> **Work task**
Everything below from the line with "La revancha del salón: Por que Valve no va a" through the line with "abundantes limosnas. Pero" should be copied exactly, and nothing else; leave out the pictures.

> **Entries provided**
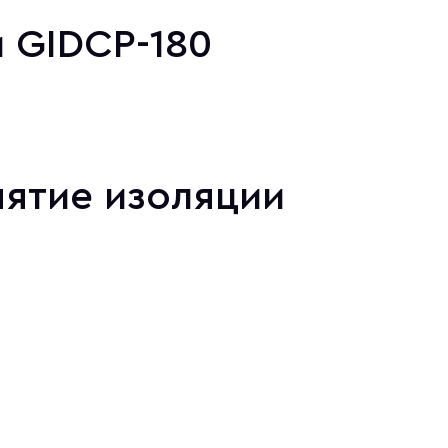
 GIDCP-180
нятие изоляции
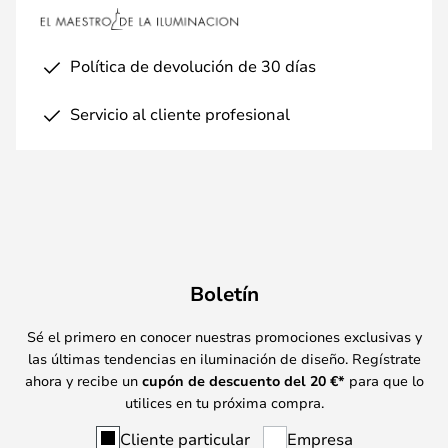
Política de devolución de 30 días
Servicio al cliente profesional
Boletín
Sé el primero en conocer nuestras promociones exclusivas y
las últimas tendencias en iluminación de diseño. Regístrate
ahora y recibe un
cupón de descuento del
20
€*
para que lo
utilices en tu próxima compra.
Cliente particular
Empresa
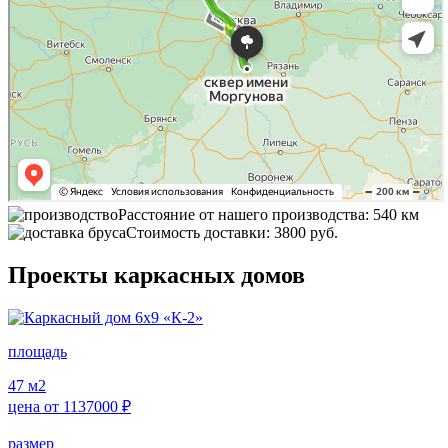
Расстояние от нашего производства: 540 км
Стоимость доставки: 3800 руб.
Проекты каркасных домов
площадь
47
м2
цена от
1137000
₽
размер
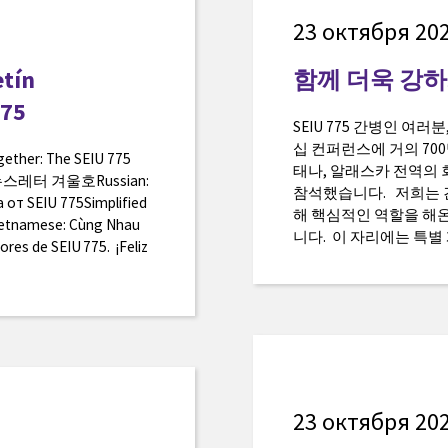
23 октября 202
etín
함께 더욱 강하게
775
SEIU 775 간병인 여
십 컨퍼런스에 거의 70
ogether: The SEIU 775
태나, 알래스카 전역의 
5 뉴스레터 겨울호Russian:
참석했습니다. 저희는 간
от SEIU 775Simplified
해 핵심적인 역할을 해
amese: Cùng Nhau
니다. 이 자리에는 특별 게스
res de SEIU 775. ¡Feliz
23 октября 202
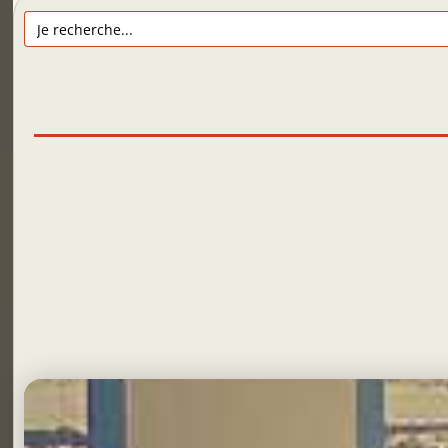
Search
for:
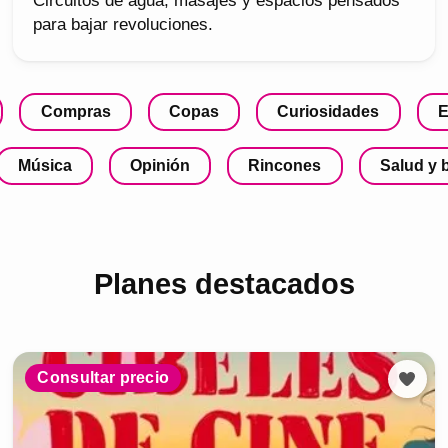
Circuitos de agua, masajes y espacios pensados
para bajar revoluciones.
Compras
Copas
Curiosidades
E
Música
Opinión
Rincones
Salud y 
Planes destacados
Consultar precio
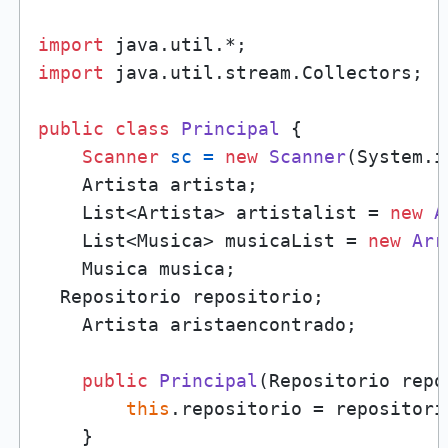
import
import
 java.util.stream.Collectors;

public
class
Principal
 {

Scanner
sc
=
new
Scanner
(System.in
    Artista artista;

    List<Artista> artistalist = 
new
A
    List<Musica> musicaList = 
new
Arr
    Musica musica;

  Repositorio repositorio;

    Artista aristaencontrado;

public
Principal
(Repositorio repo
this
.repositorio = repositorio
    }
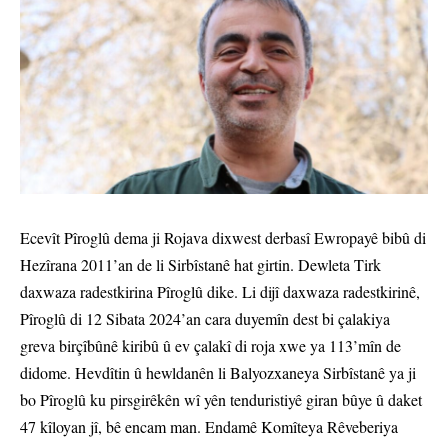
Ecevît Pîroglû dema ji Rojava dixwest derbasî Ewropayê bibû di
Hezîrana 2011’an de li Sirbîstanê hat girtin. Dewleta Tirk
daxwaza radestkirina Pîroglû dike. Li dijî daxwaza radestkirinê,
Pîroglû di 12 Sibata 2024’an cara duyemîn dest bi çalakiya
greva birçîbûnê kiribû û ev çalakî di roja xwe ya 113’mîn de
didome. Hevdîtin û hewldanên li Balyozxaneya Sirbîstanê ya ji
bo Pîroglû ku pirsgirêkên wî yên tenduristiyê giran bûye û daket
47 kîloyan jî, bê encam man. Endamê Komîteya Rêveberiya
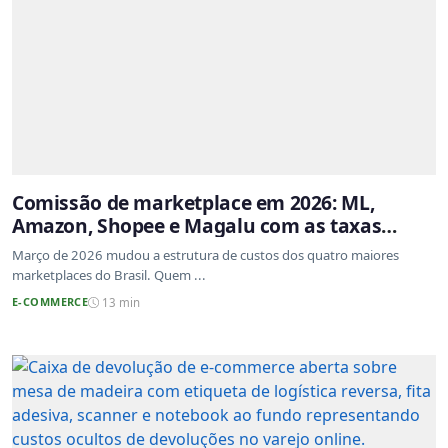
Comissão de marketplace em 2026: ML,
Amazon, Shopee e Magalu com as taxas
atualizadas
Março de 2026 mudou a estrutura de custos dos quatro maiores
marketplaces do Brasil. Quem ...
E-COMMERCE
13 min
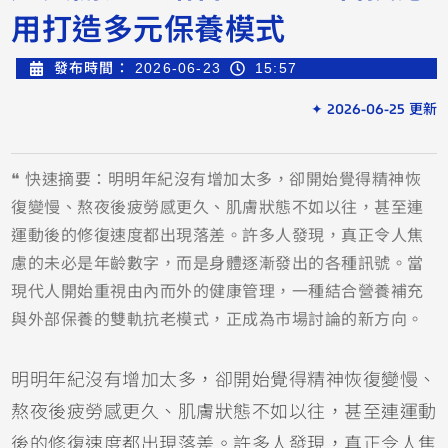
用打造多元保養模式
發布時間：
2026-06-23
15:57
✦ 2026-06-25 更新
❝ 快速摘要：明明年紀沒有增加太多，卻開始覺得精神恢
復變慢、熬夜後疲勞感更久、肌膚狀態不如以往，甚至連
運動後的修復速度都出現落差。許多人發現，真正令人焦
慮的未必是年齡數字，而是身體逐漸發出的各種訊號。當
現代人開始重視由內而外的健康管理，一種結合營養補充
與外部保養的雙軌抗老模式，正成為市場討論的新方向。
明明年紀沒有增加太多，卻開始覺得精神恢復變慢、
熬夜後疲勞感更久、肌膚狀態不如以往，甚至連運動
後的修復速度都出現落差。許多人發現，真正令人焦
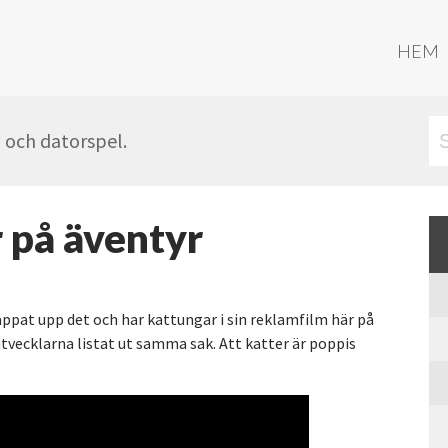
HEM
- och datorspel.
r på äventyr
appat upp det och har kattungar i sin reklamfilm här på
vecklarna listat ut samma sak. Att katter är poppis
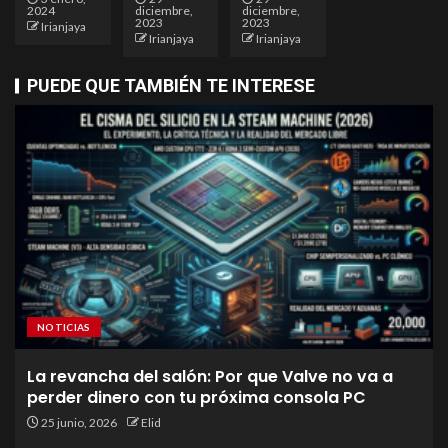
2024
diciembre,
diciembre,
2023
2023
Irianjaya
Irianjaya
Irianjaya
PUEDE QUE TAMBIÉN TE INTERESE
NOTICIAS
La revancha del salón: Por que Valve no va a
perder dinero con tu próxima consola PC
25 junio, 2026
Elid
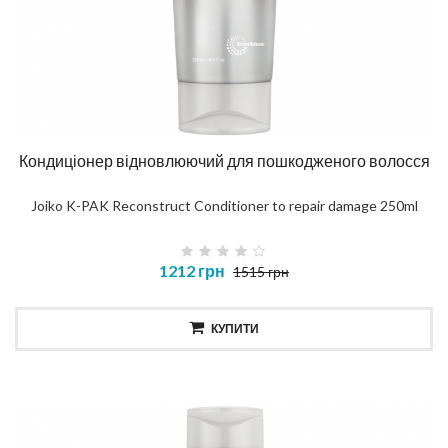
Кондиціонер відновлюючий для пошкодженого волосся
Joiko K-PAK Reconstruct Conditioner to repair damage 250ml
1212 грн
1515 грн
КУПИТИ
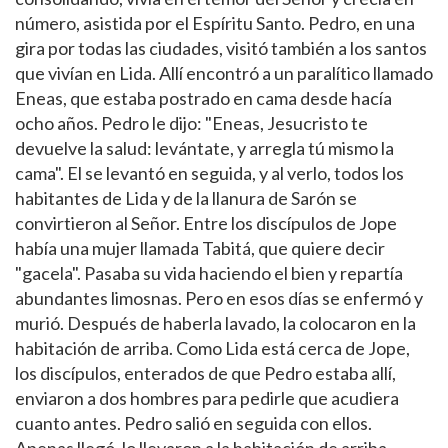
número, asistida por el Espíritu Santo. Pedro, en una
gira por todas las ciudades, visitó también a los santos
que vivían en Lida. Allí encontró a un paralítico llamado
Eneas, que estaba postrado en cama desde hacía
ocho años. Pedro le dijo: "Eneas, Jesucristo te
devuelve la salud: levántate, y arregla tú mismo la
cama". El se levantó en seguida, y al verlo, todos los
habitantes de Lida y de la llanura de Sarón se
convirtieron al Señor. Entre los discípulos de Jope
había una mujer llamada Tabitá, que quiere decir
"gacela". Pasaba su vida haciendo el bien y repartía
abundantes limosnas. Pero en esos días se enfermó y
murió. Después de haberla lavado, la colocaron en la
habitación de arriba. Como Lida está cerca de Jope,
los discípulos, enterados de que Pedro estaba allí,
enviaron a dos hombres para pedirle que acudiera
cuanto antes. Pedro salió en seguida con ellos.
Apenas llegó, lo llevaron a la habitación de arriba.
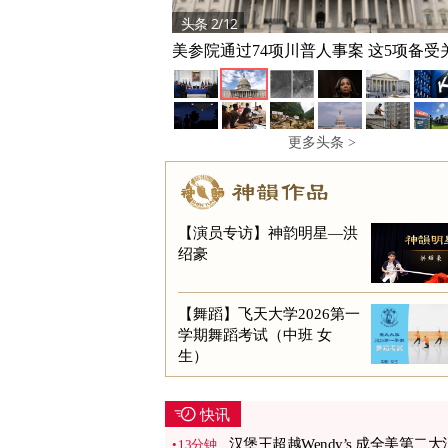
头条 2/12
头条 3/12
美参院通过74项川普人事案 这5项备受
SpaceX火箭撞月球后发生了什么 照片
更多头条 >
【演员专访】神韵明星—洪
绍豪
【舞蹈】飞天大学2026第一
学期舞蹈考试（中班 女
生）
快讯
汉堡王超越Wendy’s 成全美第二大
13分钟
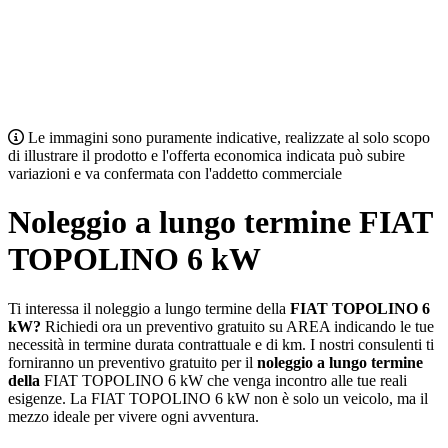
Le immagini sono puramente indicative, realizzate al solo scopo
di illustrare il prodotto e l'offerta economica indicata può subire
variazioni e va confermata con l'addetto commerciale
Noleggio a lungo termine
FIAT
TOPOLINO 6 kW
Ti interessa il noleggio a lungo termine della
FIAT TOPOLINO 6
kW
?
Richiedi ora un preventivo gratuito su AREA indicando le tue
necessità in termine durata contrattuale e di km. I nostri consulenti ti
forniranno un preventivo gratuito per il
noleggio a lungo termine
della
FIAT TOPOLINO 6 kW
che venga incontro alle tue reali
esigenze. La
FIAT TOPOLINO 6 kW
non è solo un veicolo, ma il
mezzo ideale per vivere ogni avventura.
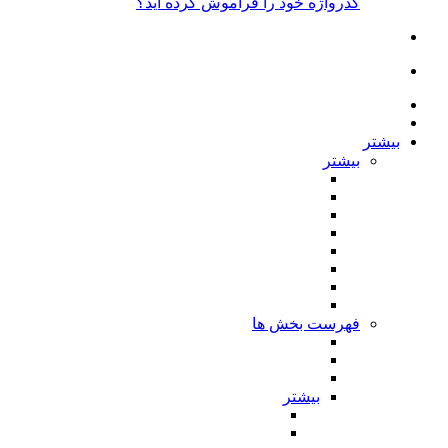
گذرواژه خود را فراموش کرده اید؟
بیشتر
بیشتر
فهرست بخش ها
بیشتر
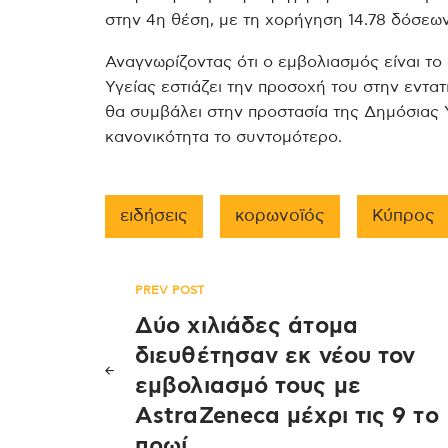
στην 4η θέση, με τη χορήγηση 14.78 δόσεων
Αναγνωρίζοντας ότι ο εμβολιασμός είναι το
Υγείας εστιάζει την προσοχή του στην εντα
θα συμβάλει στην προστασία της Δημόσιας 
κανονικότητα το συντομότερο.
ειδήσεις
κορωνοϊός
Κύπρος
Πλοήγηση
PREV POST
Δύο χιλιάδες άτομα
άρθρων
διευθέτησαν εκ νέου τον
εμβολιασμό τους με
AstraZeneca μέχρι τις 9 το
πρωί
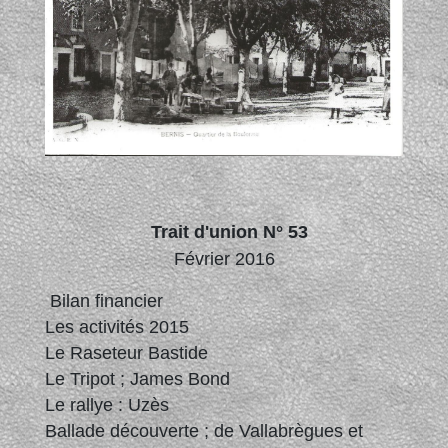
Trait d'union N° 53
Février 2016
Bilan financier
Les activités 2015
Le Raseteur Bastide
Le Tripot ; James Bond
Le rallye : Uzès
Ballade découverte ; de Vallabrègues et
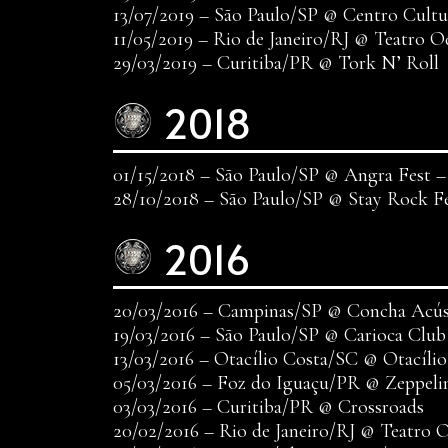
13/07/2019 – São Paulo/SP @ Centro Cultu
11/05/2019 – Rio de Janeiro/RJ @ Teatro Od
29/03/2019 – Curitiba/PR @ Tork N’ Roll
2018
01/15/2018 – São Paulo/SP @ Angra Fest –
28/10/2018 – São Paulo/SP @ Stay Rock F
2016
20/03/2016 – Campinas/SP @ Concha Acús
19/03/2016 – São Paulo/SP @ Carioca Club
13/03/2016 – Otacílio Costa/SC @ Otacíli
05/03/2016 – Foz do Iguaçu/PR @ Zeppeli
03/03/2016 – Curitiba/PR @ Crossroads
20/02/2016 – Rio de Janeiro/RJ @ Teatro O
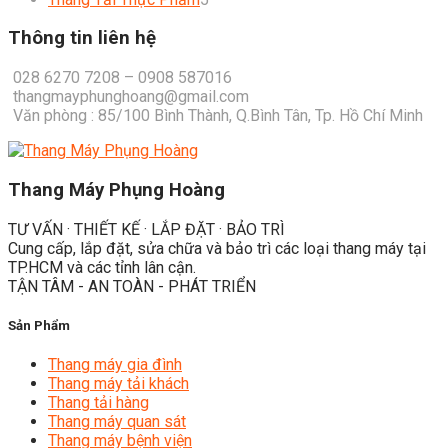
products
Thông tin liên hệ
028 6270 7208 – 0908 587016
thangmayphunghoang@gmail.com
Văn phòng : 85/100 Bình Thành, Q.Bình Tân, Tp. Hồ Chí Minh
Thang Máy Phụng Hoàng
TƯ VẤN · THIẾT KẾ · LẮP ĐẶT · BẢO TRÌ
Cung cấp, lắp đặt, sửa chữa và bảo trì các loại thang máy tại
TP.HCM và các tỉnh lân cận.
TẬN TÂM - AN TOÀN - PHÁT TRIỂN
Sản Phẩm
Thang máy gia đình
Thang máy tải khách
Thang tải hàng
Thang máy quan sát
Thang máy bệnh viện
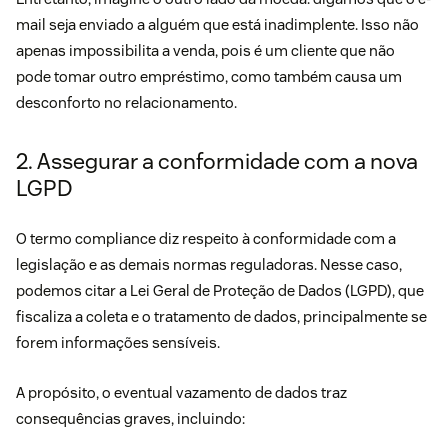
mail seja enviado a alguém que está
inadimplente
. Isso não
apenas impossibilita a venda, pois é um cliente que não
pode tomar outro empréstimo, como também causa um
desconforto no relacionamento.
2. Assegurar a conformidade com a nova
LGPD
O termo
compliance
diz respeito à conformidade com a
legislação e as demais normas reguladoras. Nesse caso,
podemos citar a Lei Geral de Proteção de Dados (LGPD), que
fiscaliza a coleta e o
tratamento de dados
, principalmente se
forem informações sensíveis.
A propósito, o eventual vazamento de dados traz
consequências graves, incluindo:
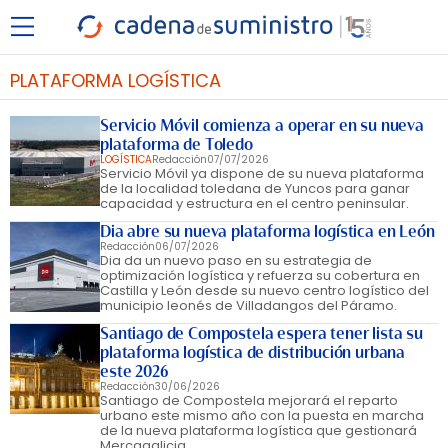
PLATAFORMA LOGÍSTICA
Servicio Móvil comienza a operar en su nueva
plataforma de Toledo
LOGÍSTICA
Redacción
07/07/2026
Servicio Móvil ya dispone de su nueva plataforma
de la localidad toledana de Yuncos para ganar
capacidad y estructura en el centro peninsular.
Dia abre su nueva plataforma logística en León
Redacción
06/07/2026
Dia da un nuevo paso en su estrategia de
optimización logística y refuerza su cobertura en
Castilla y León desde su nuevo centro logístico del
municipio leonés de Villadangos del Páramo.
Santiago de Compostela espera tener lista su
plataforma logística de distribución urbana
este 2026
Redacción
30/06/2026
Santiago de Compostela mejorará el reparto
urbano este mismo año con la puesta en marcha
de la nueva plataforma logística que gestionará
Mercagalicia.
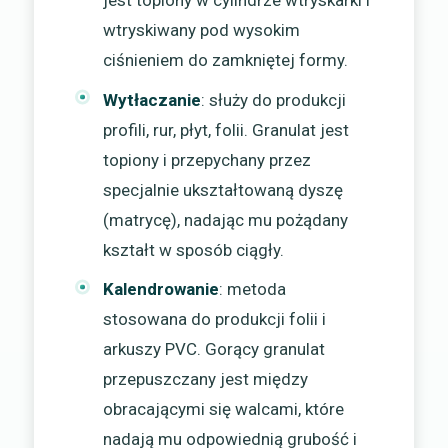
wtryskiwany pod wysokim
ciśnieniem do zamkniętej formy.
Wytłaczanie
: służy do produkcji
profili, rur, płyt, folii. Granulat jest
topiony i przepychany przez
specjalnie ukształtowaną dyszę
(matrycę), nadając mu pożądany
kształt w sposób ciągły.
Kalendrowanie
: metoda
stosowana do produkcji folii i
arkuszy PVC. Gorący granulat
przepuszczany jest między
obracającymi się walcami, które
nadają mu odpowiednią grubość i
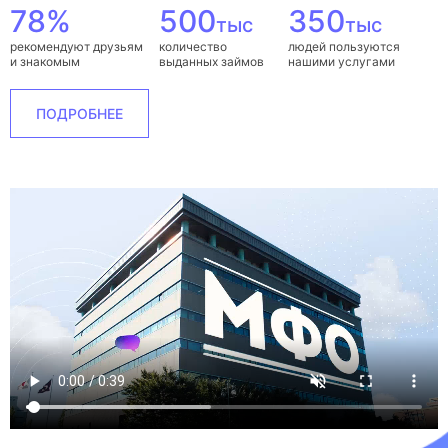
78%
500
350
тыс
тыс
рекомендуют друзьям
количество
людей пользуются
и знакомым
выданных займов
нашими услугами
ПОДРОБНЕЕ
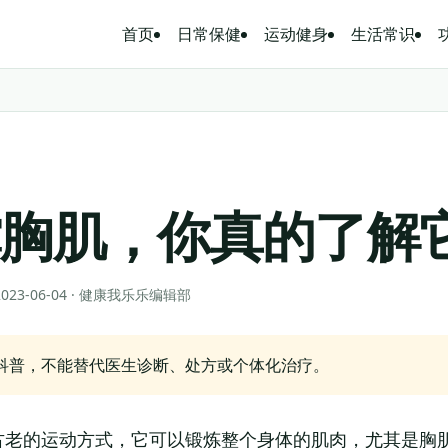
首页
日常保健
运动健身
生活常识
撑胸肌，你真的了解
 2023-06-04 · 健康我乐乐编辑部
科普，不能替代医生诊断、处方或个体化治疗。
古老的运动方式，它可以锻炼整个身体的肌肉，尤其是胸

> **Result for this task**
La revancha del salón: Por que Valve no va a
perder dinero con tu próxima consola PC
25 junio, 2026
Elid
Кондиціонер відновлюючий для пошкодженого волосся
Joiko K-PAK Reconstruct Conditioner to repair damage 250ml
1212 грн
1515 грн
КУПИТИ
número, asistida por el Espíritu Santo. Pedro, en una
gira por todas las ciudades, visitó también a los santos
que vivían en Lida. Allí encontró a un paralítico llamado
Eneas, que estaba postrado en cama desde hacía
ocho años. Pedro le dijo: "Eneas, Jesucristo te
devuelve la salud: levántate, y arregla tú mismo la
cama". El se levantó en seguida, y al verlo, todos los
habitantes de Lida y de la llanura de Sarón se
convirtieron al Señor. Entre los discípulos de Jope
había una mujer llamada Tabitá, que quiere decir
"gacela". Pasaba su vida haciendo el bien y repartía
abundantes limosnas. Pero en esos días se enfermó y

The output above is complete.